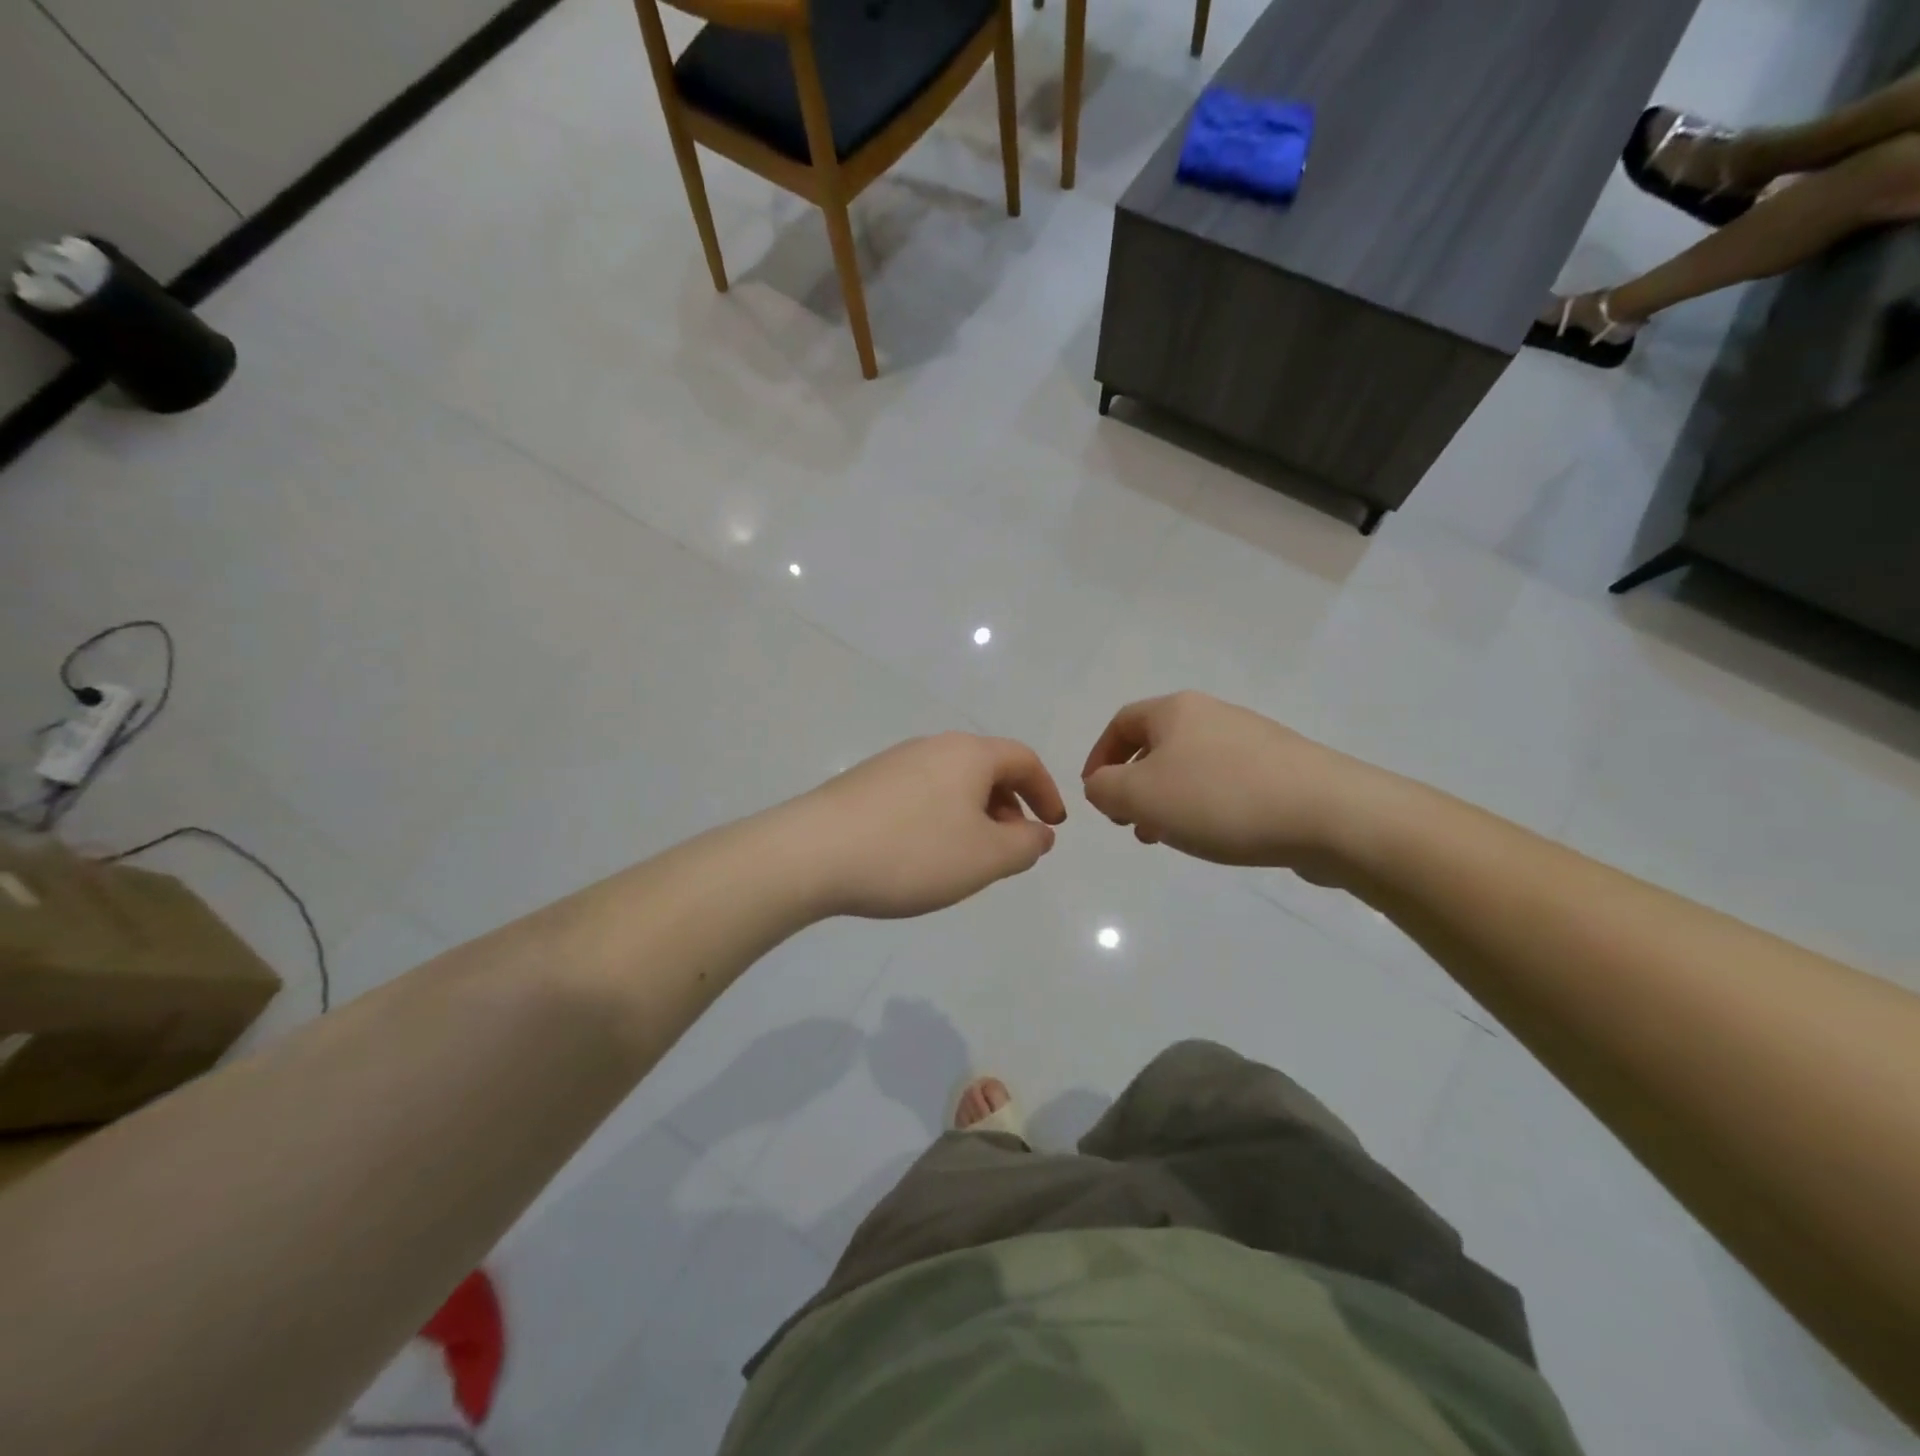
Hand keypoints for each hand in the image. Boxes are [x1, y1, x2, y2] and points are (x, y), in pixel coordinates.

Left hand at [791, 733, 1066, 918]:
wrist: (812, 853)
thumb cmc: (912, 852)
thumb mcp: (985, 858)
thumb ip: (1024, 845)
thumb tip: (1039, 833)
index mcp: (968, 753)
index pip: (1023, 759)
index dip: (1046, 791)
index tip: (1052, 826)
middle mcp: (932, 746)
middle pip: (986, 769)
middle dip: (1009, 808)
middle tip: (1010, 850)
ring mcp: (894, 762)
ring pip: (952, 783)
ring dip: (973, 816)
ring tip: (968, 859)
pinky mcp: (866, 783)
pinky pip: (921, 795)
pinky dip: (940, 819)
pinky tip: (923, 855)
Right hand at [1081, 692, 1385, 875]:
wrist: (1330, 813)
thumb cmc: (1221, 799)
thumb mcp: (1141, 795)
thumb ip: (1105, 789)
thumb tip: (1102, 786)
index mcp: (1176, 711)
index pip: (1121, 723)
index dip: (1099, 757)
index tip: (1095, 796)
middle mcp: (1213, 715)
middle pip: (1157, 746)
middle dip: (1134, 786)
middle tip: (1130, 824)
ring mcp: (1251, 741)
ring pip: (1190, 768)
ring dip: (1168, 802)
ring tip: (1167, 839)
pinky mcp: (1282, 769)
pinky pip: (1225, 784)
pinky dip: (1205, 807)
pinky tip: (1214, 837)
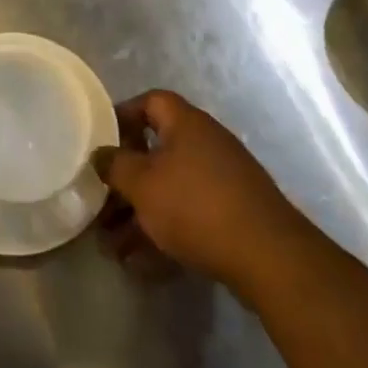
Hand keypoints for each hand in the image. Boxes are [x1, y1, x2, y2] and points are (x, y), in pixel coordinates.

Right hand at [94, 90, 309, 296]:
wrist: (267, 256)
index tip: (101, 139)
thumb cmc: (195, 205)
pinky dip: (163, 233)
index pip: (151, 101)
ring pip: (169, 190)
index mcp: (186, 124)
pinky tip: (140, 265)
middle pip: (156, 152)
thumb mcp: (142, 183)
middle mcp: (206, 144)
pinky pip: (187, 215)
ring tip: (111, 247)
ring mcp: (222, 180)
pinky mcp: (232, 215)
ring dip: (139, 215)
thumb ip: (115, 165)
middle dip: (125, 181)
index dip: (124, 115)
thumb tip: (100, 154)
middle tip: (100, 204)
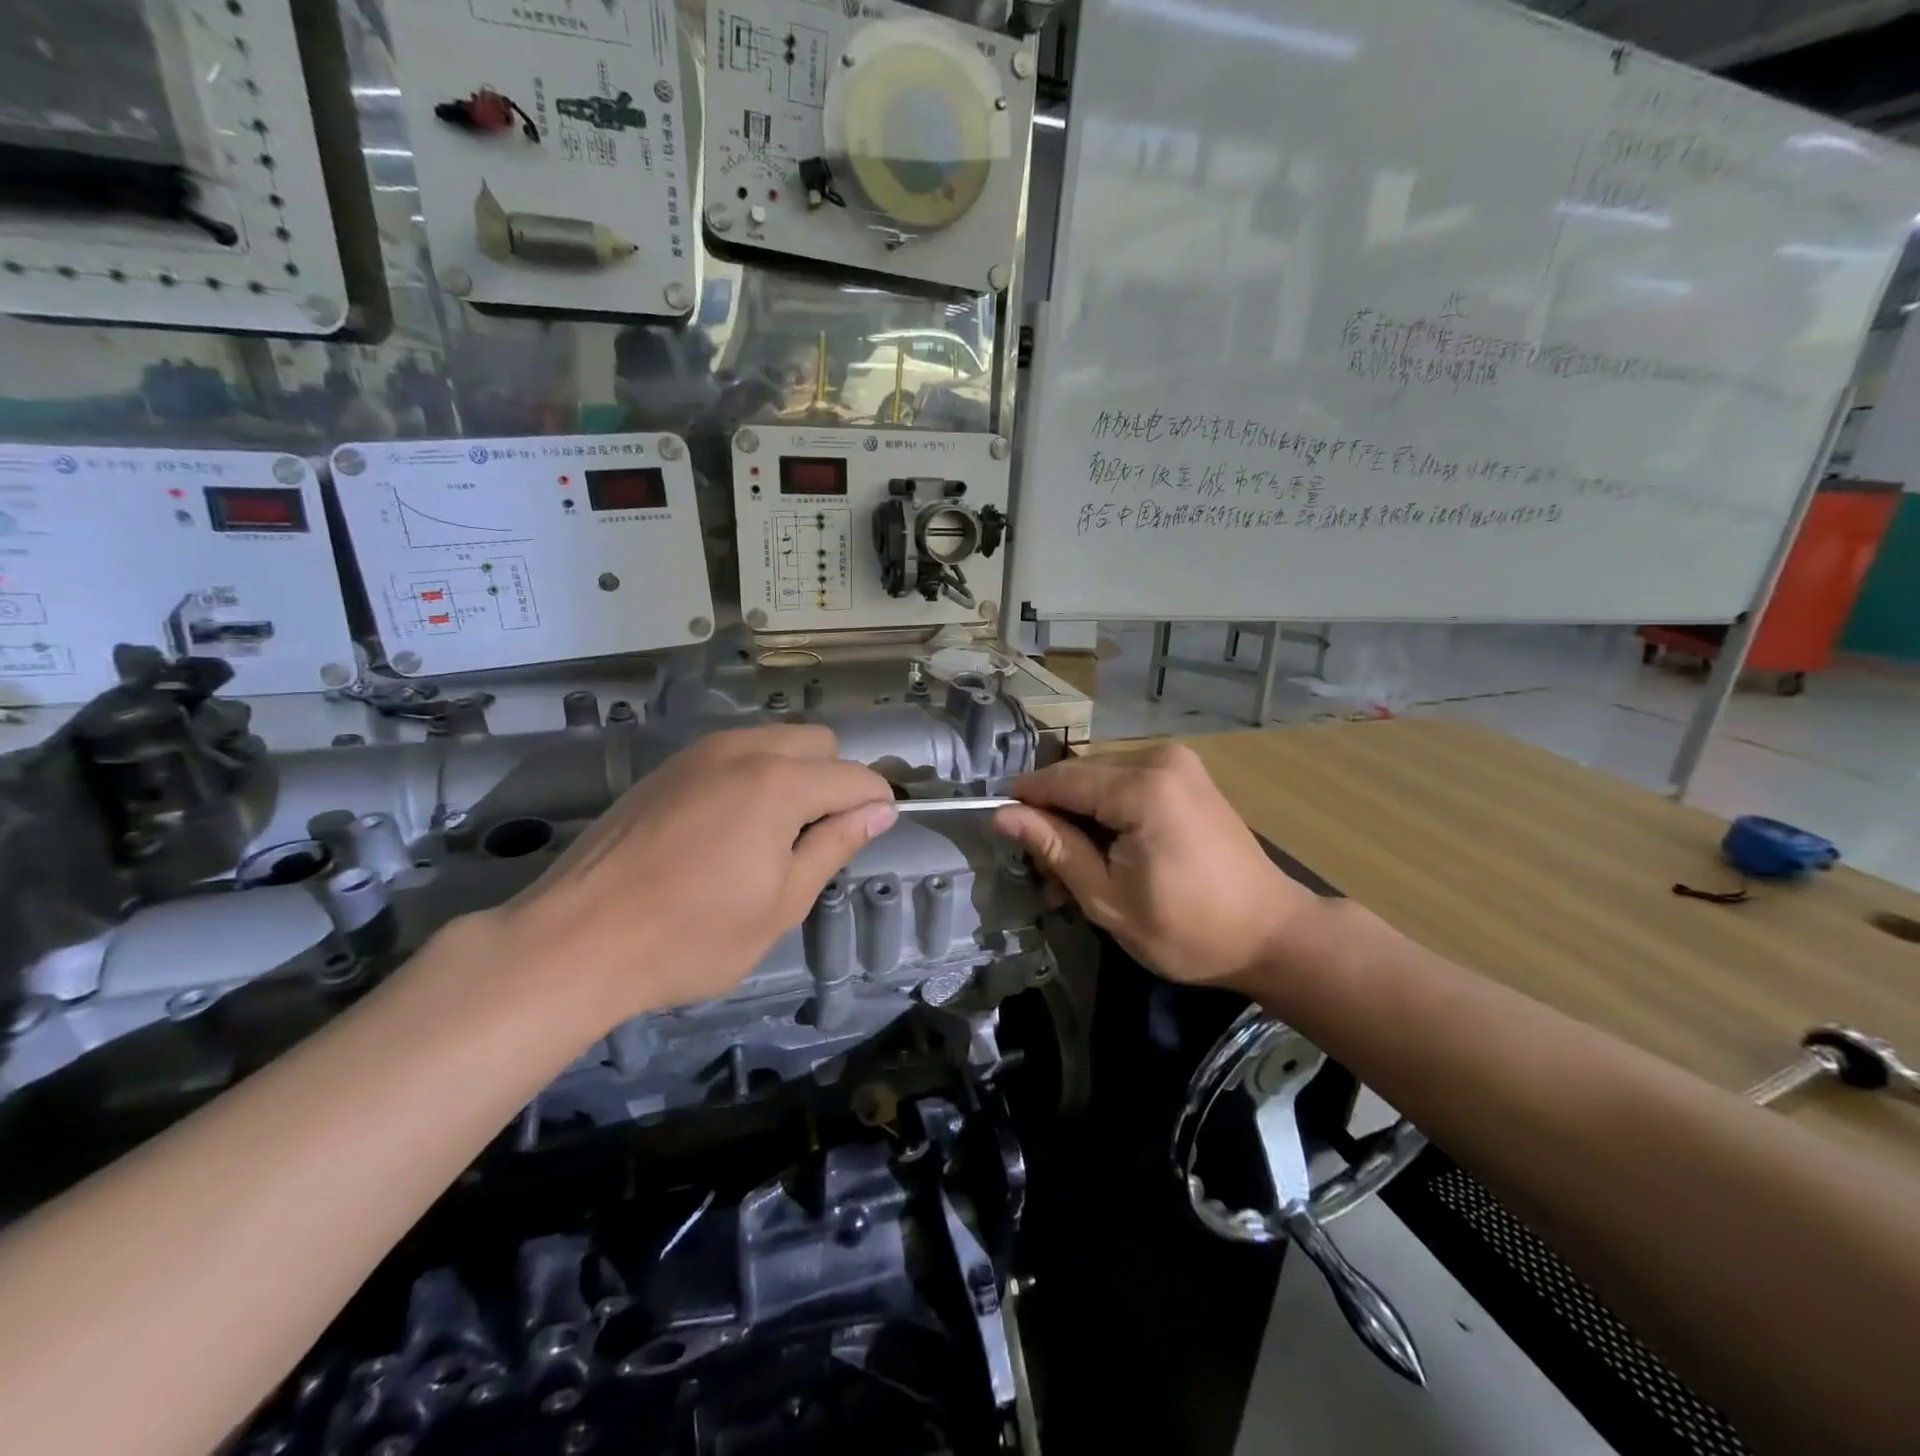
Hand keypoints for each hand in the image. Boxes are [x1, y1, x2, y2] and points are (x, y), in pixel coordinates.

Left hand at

§

Try it
Write out again the lines from the one with "thumb cmc: (195, 205)" through the end of the records exactly, without any of the pictures.

Result of the task
thumb cmc: (195, 205)
pinky dip: (163, 233)
index pip: (151, 101)
ring pip: (169, 190)
index mcp: (186, 124)
pinky tip: (140, 265)
middle pip: (156, 152)
thumb mcp: (142, 183)
middle mcp: (206, 144)
pinky pip: (187, 215)
ring tip: (111, 247)
ring mcp: (222, 180)
pinky mcp: (232, 215)
ring dip: (139, 215)
thumb ip: (115, 165)
middle dip: (125, 181)
index dip: (124, 115)
thumb tip: (100, 154)
middle tip: (100, 204)
Hand keypoints for each hand in the image. Boxes are [x1, y1, x2, y2] and points are (x, y), in pixel coordinates.

Left hand at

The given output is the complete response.